→ TEXT SECTION

---------------

Bedbound Meditation #1

Grow flowers in the garden of your bed with your mind. I know you’re not really in a garden. I know you sweated through your sheets yesterday and you spilt soup on your pillow last week and you’re still too exhausted to clean it. But today we’re going to make it a garden, because you are beautiful, and you deserve gardens.

Close your eyes. They were probably already closed, but–close them. Feel yourself from the tip of your scalp to your toes. Give those toes a wiggle, if you can. If you can’t, imagine giving them a wiggle. Feel them dig down into the squirmy earth and come up gloriously dirty. Not the dirt of a month without showering, but the dirt of living in the world. Build the loam up in your mind; it’s good earth, and you get out of it what you put in. So make it rich, caked with nutrients, aching for seed. Make it ready for the world you are about to summon out of it.

Now for the flowers. I like sunflowers, geraniums and star lilies, but you do you. Lift your hand, or imagine lifting your hand, and let the seeds spill down onto the earth of your bed. I like chaos, a riot of colour blooming around me like it were growing out of my grave, but your garden should always, always be what you like best. You can add a little fertilizer, a little rain. I’m sure you know deep down inside what will make your flowers bloom.

---------------

Dataset items:
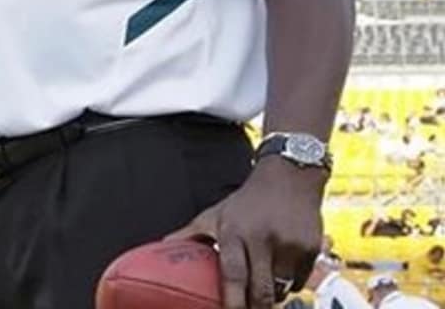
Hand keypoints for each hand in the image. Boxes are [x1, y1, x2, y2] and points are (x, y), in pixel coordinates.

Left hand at [166, 156, 325, 308]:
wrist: (288, 177)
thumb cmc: (247, 200)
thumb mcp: (215, 214)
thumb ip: (190, 234)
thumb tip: (162, 247)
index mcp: (235, 231)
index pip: (234, 275)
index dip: (233, 301)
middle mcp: (263, 238)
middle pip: (261, 290)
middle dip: (255, 308)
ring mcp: (290, 244)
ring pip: (282, 289)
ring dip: (272, 296)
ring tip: (262, 289)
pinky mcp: (310, 248)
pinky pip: (299, 281)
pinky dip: (289, 284)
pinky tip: (280, 271)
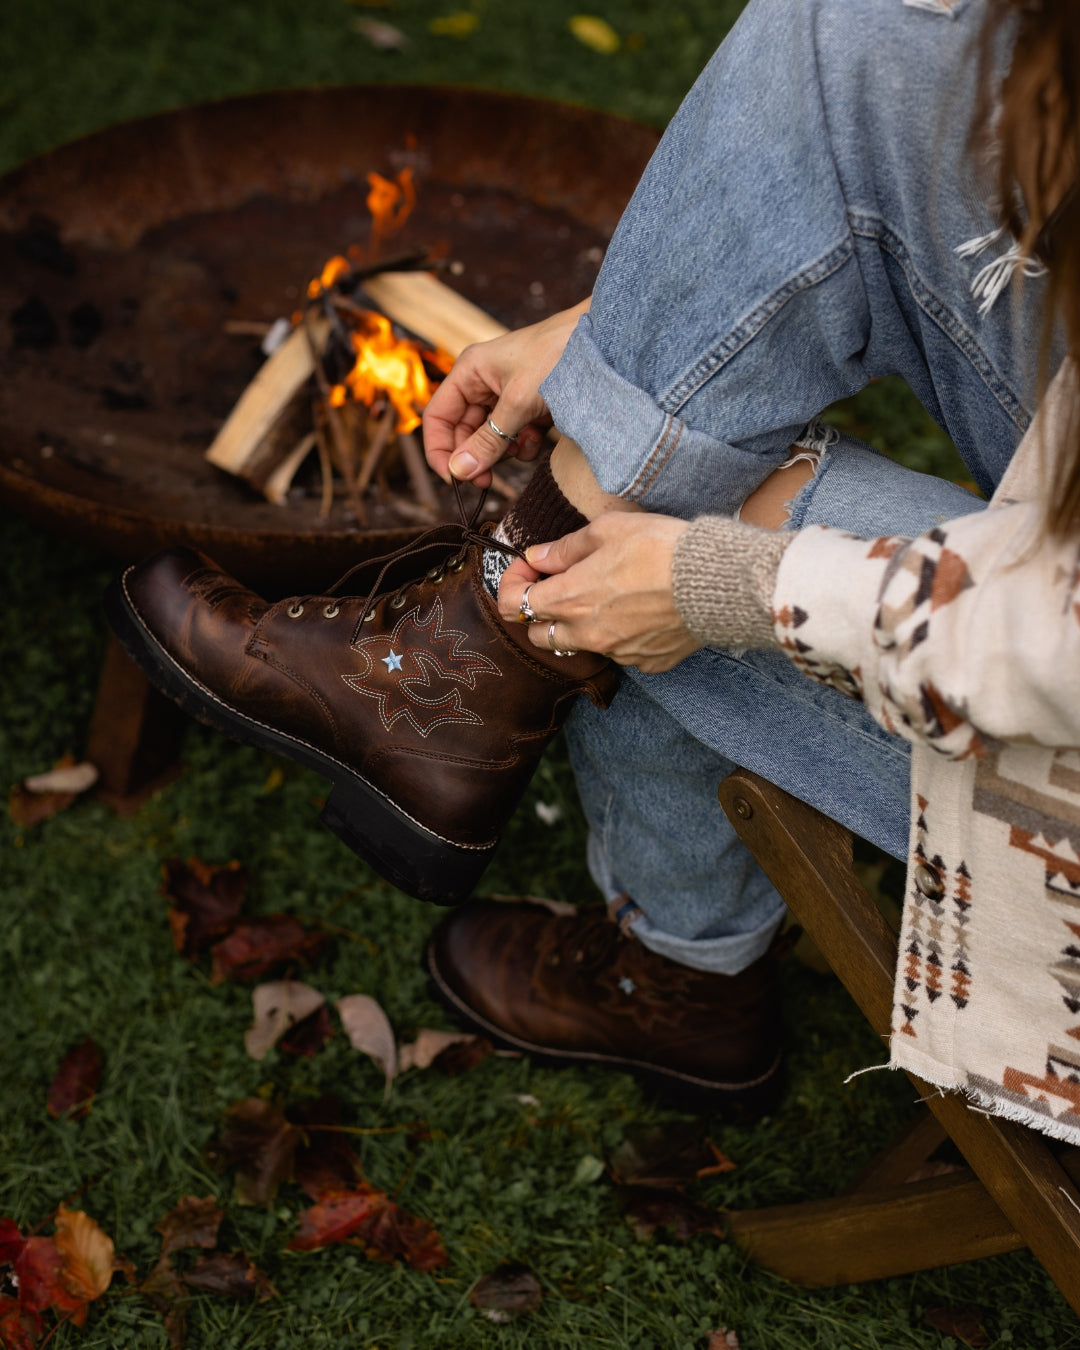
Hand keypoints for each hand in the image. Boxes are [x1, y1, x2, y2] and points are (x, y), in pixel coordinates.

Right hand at [422, 300, 588, 486]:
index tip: (454, 480)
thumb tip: (459, 471)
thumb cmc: (559, 356)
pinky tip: (539, 436)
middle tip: (488, 481)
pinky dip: (524, 444)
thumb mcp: (519, 403)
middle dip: (476, 456)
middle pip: (463, 432)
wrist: (607, 343)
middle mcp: (484, 383)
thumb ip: (488, 440)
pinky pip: (515, 436)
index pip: (437, 418)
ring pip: (490, 438)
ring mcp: (508, 396)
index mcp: (470, 372)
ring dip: (504, 450)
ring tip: (523, 445)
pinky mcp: (530, 407)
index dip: (440, 450)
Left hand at [497, 512, 701, 673]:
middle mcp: (586, 634)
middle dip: (541, 611)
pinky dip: (620, 635)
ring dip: (581, 625)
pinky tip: (641, 611)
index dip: (513, 584)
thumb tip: (536, 557)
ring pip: (581, 645)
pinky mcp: (645, 662)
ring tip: (608, 595)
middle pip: (539, 636)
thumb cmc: (660, 547)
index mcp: (569, 599)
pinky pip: (620, 653)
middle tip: (562, 584)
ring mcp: (616, 653)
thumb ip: (564, 549)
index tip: (528, 568)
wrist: (714, 581)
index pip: (514, 606)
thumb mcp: (606, 530)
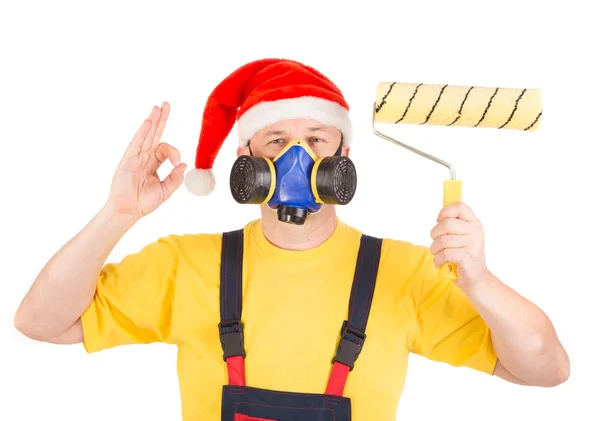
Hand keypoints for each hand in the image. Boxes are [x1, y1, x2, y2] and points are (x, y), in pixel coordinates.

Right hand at [105, 102, 186, 218]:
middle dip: (161, 120)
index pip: (166, 149)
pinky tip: (148, 122)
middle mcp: (144, 157)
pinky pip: (136, 143)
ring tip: (158, 107)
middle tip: (166, 105)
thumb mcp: (165, 191)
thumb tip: (184, 165)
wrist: (128, 211)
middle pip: (154, 134)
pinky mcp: (128, 160)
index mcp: (153, 163)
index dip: (174, 153)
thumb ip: (175, 179)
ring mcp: (136, 157)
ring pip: (146, 135)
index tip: (178, 164)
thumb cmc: (144, 202)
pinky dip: (142, 132)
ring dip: (152, 121)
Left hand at [429, 202, 488, 288]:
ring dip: (435, 249)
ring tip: (438, 254)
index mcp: (474, 223)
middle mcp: (476, 231)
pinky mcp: (468, 258)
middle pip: (446, 224)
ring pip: (443, 240)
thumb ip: (453, 225)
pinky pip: (444, 254)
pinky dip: (438, 260)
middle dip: (435, 234)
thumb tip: (439, 217)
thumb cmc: (464, 256)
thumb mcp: (461, 236)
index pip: (459, 207)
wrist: (476, 279)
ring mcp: (473, 245)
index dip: (445, 212)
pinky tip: (440, 263)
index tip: (439, 220)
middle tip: (437, 243)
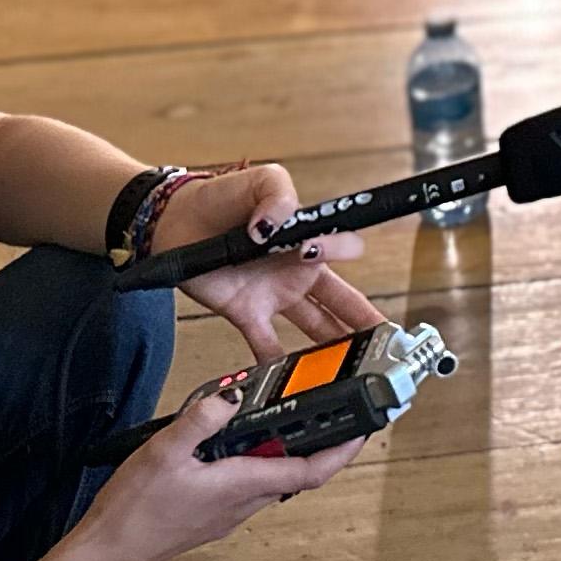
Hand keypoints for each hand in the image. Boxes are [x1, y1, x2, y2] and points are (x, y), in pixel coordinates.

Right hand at [66, 369, 365, 560]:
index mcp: (242, 486)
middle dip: (316, 443)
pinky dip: (252, 462)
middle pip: (296, 472)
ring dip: (280, 451)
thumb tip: (231, 397)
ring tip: (274, 418)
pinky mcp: (211, 517)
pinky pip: (246, 486)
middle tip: (328, 411)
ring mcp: (227, 514)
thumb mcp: (164, 451)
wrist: (103, 556)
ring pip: (271, 479)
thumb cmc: (132, 512)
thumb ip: (201, 418)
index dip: (343, 450)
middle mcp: (243, 504)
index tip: (366, 428)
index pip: (311, 470)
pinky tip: (227, 445)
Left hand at [155, 165, 383, 353]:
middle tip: (384, 340)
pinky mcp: (246, 313)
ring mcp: (274, 295)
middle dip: (365, 320)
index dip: (338, 248)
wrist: (176, 221)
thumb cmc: (220, 197)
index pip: (342, 248)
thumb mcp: (259, 181)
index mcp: (308, 237)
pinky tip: (289, 379)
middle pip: (342, 300)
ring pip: (314, 326)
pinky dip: (277, 364)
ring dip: (331, 347)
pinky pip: (266, 344)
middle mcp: (297, 270)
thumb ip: (278, 195)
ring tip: (349, 369)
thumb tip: (278, 223)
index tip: (321, 249)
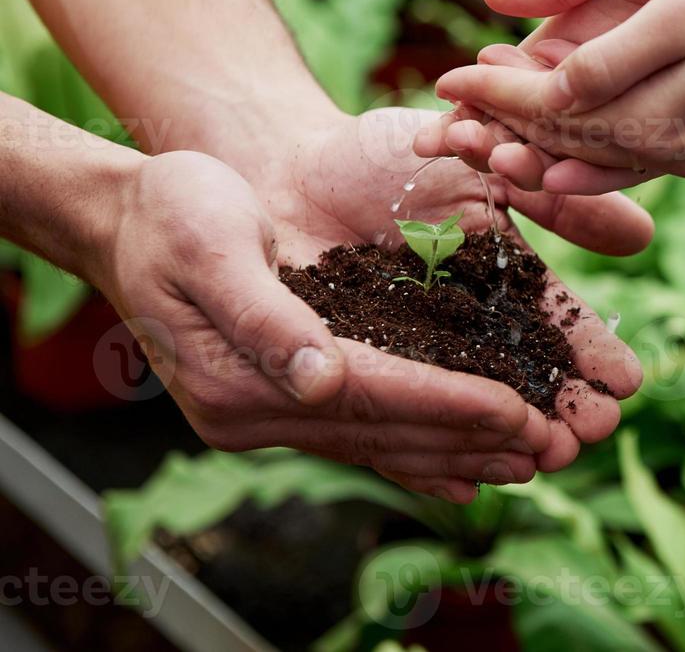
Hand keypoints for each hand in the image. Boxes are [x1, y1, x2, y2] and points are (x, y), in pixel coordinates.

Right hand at [97, 150, 547, 503]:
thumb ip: (264, 315)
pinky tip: (465, 473)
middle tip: (555, 445)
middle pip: (388, 430)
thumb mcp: (208, 243)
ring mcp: (272, 413)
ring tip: (533, 461)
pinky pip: (365, 434)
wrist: (129, 215)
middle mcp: (259, 411)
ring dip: (460, 452)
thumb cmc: (171, 213)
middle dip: (475, 438)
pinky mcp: (287, 400)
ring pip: (385, 440)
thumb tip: (321, 380)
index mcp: (241, 378)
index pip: (371, 396)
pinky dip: (419, 452)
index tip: (517, 410)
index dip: (448, 403)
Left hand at [235, 108, 650, 472]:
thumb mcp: (484, 166)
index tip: (624, 385)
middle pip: (522, 378)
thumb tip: (643, 237)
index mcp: (501, 282)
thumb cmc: (386, 155)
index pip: (556, 324)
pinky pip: (393, 422)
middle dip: (559, 409)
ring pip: (467, 408)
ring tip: (540, 462)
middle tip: (586, 436)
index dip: (589, 354)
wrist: (282, 163)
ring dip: (507, 437)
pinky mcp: (355, 380)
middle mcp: (465, 331)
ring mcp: (412, 359)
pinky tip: (466, 483)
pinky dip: (429, 456)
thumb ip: (554, 201)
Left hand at [425, 0, 684, 192]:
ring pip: (597, 158)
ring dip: (539, 147)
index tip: (441, 78)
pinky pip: (635, 158)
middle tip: (441, 122)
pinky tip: (568, 154)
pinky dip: (588, 154)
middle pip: (565, 145)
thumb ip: (617, 57)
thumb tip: (549, 93)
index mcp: (659, 112)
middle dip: (501, 130)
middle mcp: (673, 148)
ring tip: (485, 138)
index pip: (550, 110)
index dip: (493, 93)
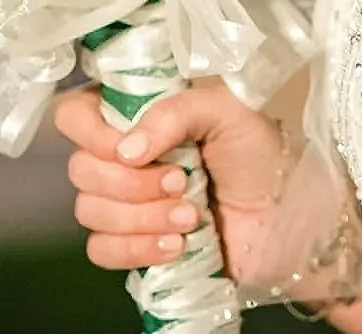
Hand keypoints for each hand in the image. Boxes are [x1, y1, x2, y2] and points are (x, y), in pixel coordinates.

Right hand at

---------------

→ EXERCISE PROMPT
Extend the bedbound garden meditation, picking up right after its final sentence.

→ ANSWER TO THIS EXERCISE
And now lie back. Or, you know. Stay lying back. But either way, relax. And listen to them grow.

Because this is the secret of your body. It doesn’t have to be up and doing. Even the deep ache of a sick life can make a garden grow. Those flowers are called Hope. Self-compassion. Resilience. Significance. Worth. And you have been growing them every day since you took to your bed. All we are doing now is putting faces to them.

I’m picturing you now. Arms outstretched like a queen. Hair splayed out at wild angles. Sick. Hurting. You haven’t sat up in a week. But your bed, ah, your bed. You are sailing on a sea of flowers. You grew them. You built this garden up out of the hardest soil. And even in the smallest, most hopeless hours, they will never, ever leave you.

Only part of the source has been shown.